SUPPLIED ENTRIES:
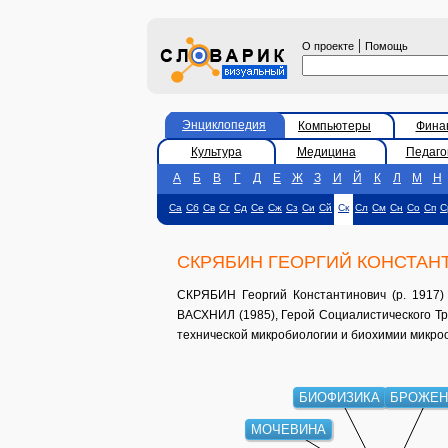
|
О проекте
Помощь
Энциклопедия
Компьютеры
Фина
Культура
Медицина
Педаго
А
Б
В
Г
Д
Е
Ж
З
И
Й
К
Л
М
Н
Са
Сб
Св
Сг
Сд
Се
Сж
Сз
Си
Сй
Ск
Сл
См
Сн
Со
Сп
С
СКРЯБИН ГЕОРГИЙ КОНСТАН
СКРЯБИН Георгий Константинович (р. 1917) 
ВАСХНИЛ (1985), Герой Социалистического Тр
технической микробиологии и биохимии микро
БИОФИЗИКА
БРОЖЕН
МОЧЕВИНА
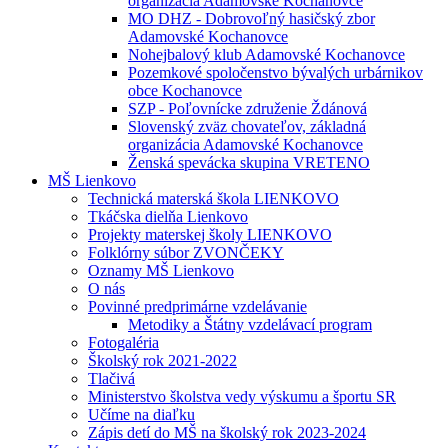
organizácia Adamovské Kochanovce
MO DHZ - Dobrovoľný hasičský zbor
Adamovské Kochanovce
Nohejbalový klub Adamovské Kochanovce
Pozemkové spoločenstvo bývalých urbárnikov
obce Kochanovce
SZP - Poľovnícke združenie Ždánová
Slovenský zväz chovateľov, základná
organizácia Adamovské Kochanovce
Ženská spevácka skupina VRETENO
MŠ Lienkovo
Technická materská škola LIENKOVO
Tkáčska dielňa Lienkovo
Projekty materskej školy LIENKOVO
Folklórny súbor ZVONČEKY
Oznamy MŠ Lienkovo
O nás
Povinné predprimárne vzdelávanie
Metodiky a Štátny vzdelávací program
Fotogaléria
Školský rok 2021-2022
Tlačivá
Ministerstvo školstva vedy výskumu a športu SR
Učíme na diaľku
Zápis detí do MŠ na školský rok 2023-2024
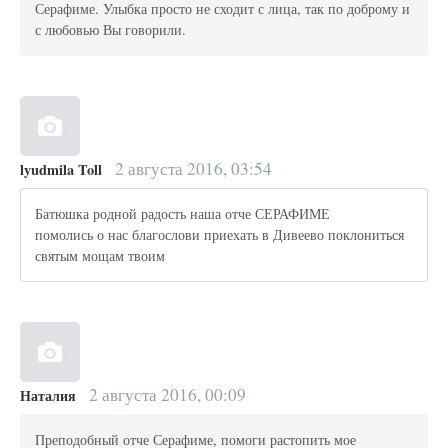
Серафиме. Улыбка просто не сходит с лица, так по доброму и
с любовью Вы говорили.
2 августа 2016, 03:54
lyudmila Toll
Батюшка родной радость наша отче СЕРАФИМЕ
помолись о нас благослови приехать в Дивеево поклониться
святым мощам твоим
2 августа 2016, 00:09
Наталия
Преподобный отче Серафиме, помоги растопить мое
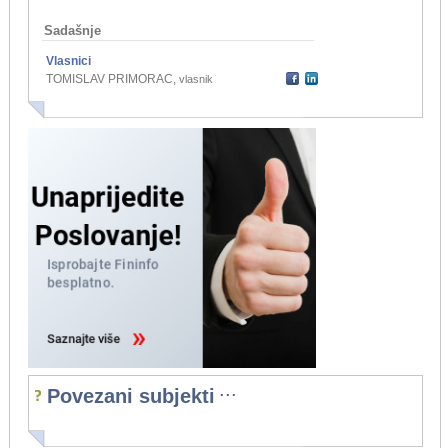
Sadašnje
Vlasnici
TOMISLAV PRIMORAC
,
vlasnik
...
Povezani subjekti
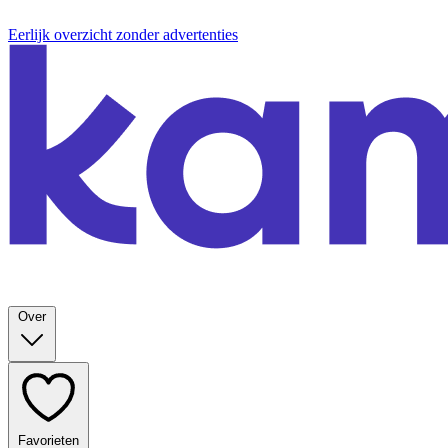
Eerlijk overzicht zonder advertenties
Over
Favorieten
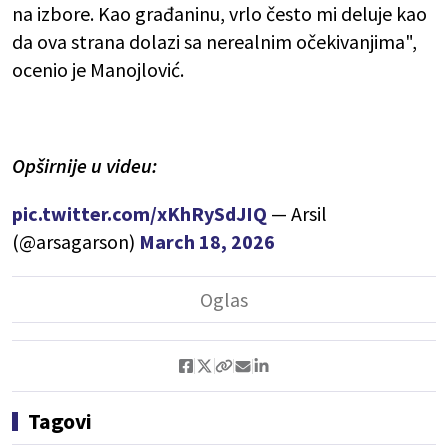
na izbore. Kao građaninu, vrlo često mi deluje kao
da ova strana dolazi sa nerealnim očekivanjima",
ocenio je Manojlović.
Opširnije u videu:
pic.twitter.com/xKhRySdJIQ
— Arsil
(@arsagarson)
March 18, 2026
Tagovi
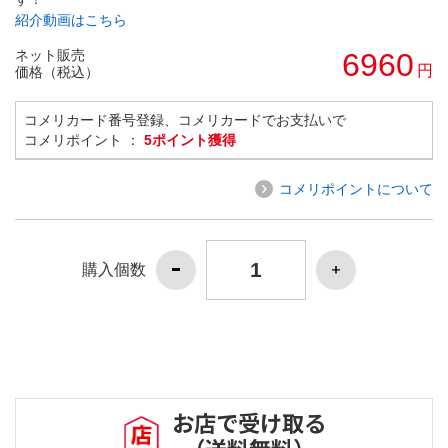
紹介動画はこちら
ネット販売
6960
円
価格（税込）
コメリカード番号登録、コメリカードでお支払いで
コメリポイント ：
5ポイント獲得
コメリポイントについて
購入個数
お店で受け取る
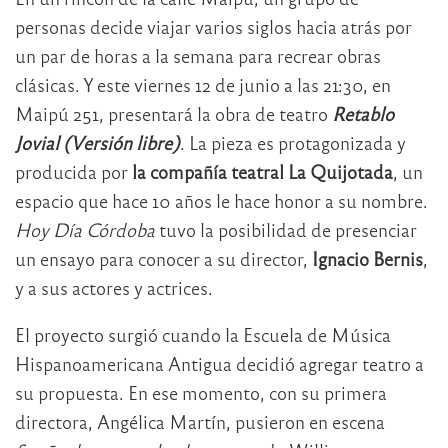
personas decide viajar varios siglos hacia atrás por
un par de horas a la semana para recrear obras
clásicas. Y este viernes 12 de junio a las 21:30, en
Maipú 251, presentará la obra de teatro
Retablo
Jovial (Versión libre)
. La pieza es protagonizada y
producida por
la compañía teatral La Quijotada
, un
espacio que hace 10 años le hace honor a su nombre.
Hoy Día Córdoba
tuvo la posibilidad de presenciar
un ensayo para conocer a su director,
Ignacio Bernis
,
y a sus actores y actrices.
El proyecto surgió cuando la Escuela de Música
Hispanoamericana Antigua decidió agregar teatro a
su propuesta. En ese momento, con su primera
directora, Angélica Martín, pusieron en escena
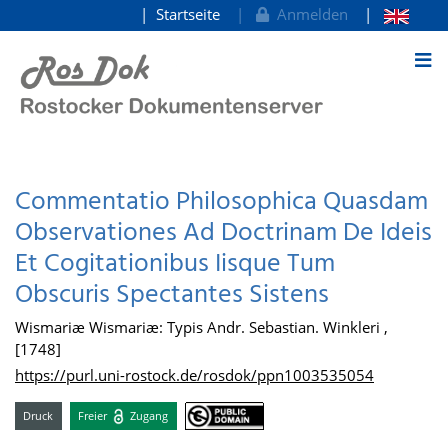
Startseite
Anmelden
zum Inhalt
Commentatio Philosophica Quasdam
Observationes Ad Doctrinam De Ideis
Et Cogitationibus Iisque Tum
Obscuris Spectantes Sistens
Wismariæ Wismariæ: Typis Andr. Sebastian. Winkleri ,
[1748]
https://purl.uni-rostock.de/rosdok/ppn1003535054
Druck
Freier
Zugang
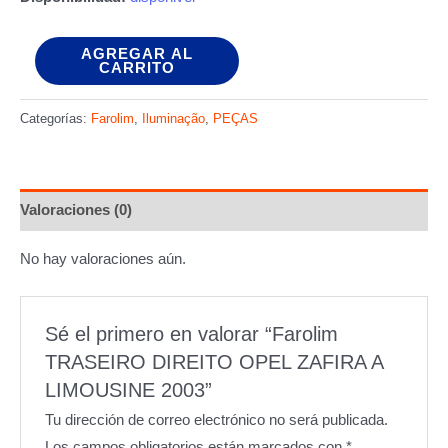
Farolim
AGREGAR AL
CARRITO
TRASEIRO
DIREITO
Categorías:
Farolim
,
Iluminação
,
PEÇAS
OPEL
ZAFIRA
A
Valoraciones (0)
LIMOUSINE
2003
No hay valoraciones aún.
cantidad
Sé el primero en valorar “Farolim
TRASEIRO DIREITO OPEL ZAFIRA A
LIMOUSINE 2003”
Tu dirección de correo electrónico no será publicada.
Los campos obligatorios están marcados con
*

WHAT YOU SHOULD DO:
No pictures belong in the copy. Repeat the listing above exactly.

TASK ANSWER:
|
О проекте
Помощь
Энциклопедия
Компьютеры
Фина
Культура
Медицина
Педаго
А
Б
В
Г
Д
Е
Ж
З
И
Й
К
Л
М
Н
Са
Сб
Св
Сг
Сд
Се
Сж
Сз
Си
Сй
Ск
Сл
См
Сн
Со
Сп
С
СКРЯБИН ГЕОРГИЙ КОНСТАН
СКРЯБИН Георгий Константинович (р. 1917) 
ВАСХНИЛ (1985), Герой Социалистического Тр
технической микробиологии и биохимии микро
БИОФИЗИКА
БРОЖЕН
МОЧЕВИНА
organizácia Adamovské Kochanovce
MO DHZ - Dobrovoľný hasičský zbor
Adamovské Kochanovce
Nohejbalový klub Adamovské Kochanovce
Pozemkové spoločenstvo bývalých urbárnikov
obce Kochanovce
SZP - Poľovnícke združenie Ždánová
Slovenský zväz chovateľov, základná
organizácia Adamovské Kochanovce
Ženská spevácka skupina VRETENO
MŠ Lienkovo
Technická materská škola LIENKOVO
Tkáčska dielňa Lienkovo
Projekty materskej školy LIENKOVO
Folklórny súbor ZVONČEKY
Oznamy MŠ Lienkovo
O nás
Povinné predprimárne vzdelávanie
Metodiky a Štátny vzdelávací program
Fotogaléria
Školský rok 2021-2022
Tlačivá
Ministerstvo školstva vedy výskumu a športu SR
Učíme na diaľku
Zápis detí do MŠ na školský rok 2023-2024
Серафиме. Улыбка просто не сходит с лица, так по доброму и
с любовью Вы говорили.
2 августа 2016, 03:54
lyudmila Toll
Батюшка родной радость наша отче СЕРАФИМЕ
помолись о нас благослови приехать в Дивеево поклониться
святым мощам твоим
2 августа 2016, 00:09
Наталия
Преподобный отче Серафиме, помоги растопить мое
Sadašnje
Vlasnici
TOMISLAV PRIMORAC
,
vlasnik
...
Povezani subjekti
Eerlijk overzicht zonder advertenties
Over
Favorieten
na izbore. Kao građaninu, vrlo često mi deluje kao
da ova strana dolazi sa nerealnim očekivanjima",
ocenio je Manojlović.
Opširnije u videu:
pic.twitter.com/xKhRySdJIQ
— Arsil
(@arsagarson)
March 18, 2026
Tagovi
紹介動画はこちら
ネット販売
6960
円
価格（税込）
コメリカード番号登録、コメリカードでお支払いで
コメリポイント ：
5ポイント獲得
コメリポイントについて
購入個数
お店で受け取る
personas decide viajar varios siglos hacia atrás por
un par de horas a la semana para recrear obras
clásicas. Y este viernes 12 de junio a las 21:30, en
Maipú 251, presentará la obra de teatro
Retablo
Jovial (Versión libre)
. La pieza es protagonizada y
producida por
la compañía teatral La Quijotada
, un
espacio que hace 10 años le hace honor a su nombre.
Hoy Día Córdoba
tuvo la posibilidad de presenciar
un ensayo para conocer a su director,
Ignacio Bernis
,
y a sus actores y actrices.
El proyecto surgió cuando la Escuela de Música
Hispanoamericana Antigua decidió agregar teatro a
su propuesta. En ese momento, con su primera
directora, Angélica Martín, pusieron en escena
Startseite
Anmelden
zum Inhalt
Commentatio Philosophica Quasdam
Observationes Ad Doctrinam De Ideis
Et Cogitationibus Iisque Tum
Obscuris Spectantes Sistens
Wismariæ Wismariæ: Typis Andr. Sebastian. Winkleri ,
[1748]
https://purl.uni-rostock.de/rosdok/ppn1003535054
Druck
Freier
Zugang
Farolim
AGREGAR AL
CARRITO
TRASEIRO
DIREITO
Categorías:
Farolim
,
Iluminação
,
PEÇAS
OPEL
ZAFIRA
A
Valoraciones (0)
LIMOUSINE
2003
No hay valoraciones aún.
cantidad
Sé el primero en valorar “Farolim
TRASEIRO DIREITO OPEL ZAFIRA A
LIMOUSINE 2003”
Tu dirección de correo electrónico no será publicada.
Los campos obligatorios están marcados con
*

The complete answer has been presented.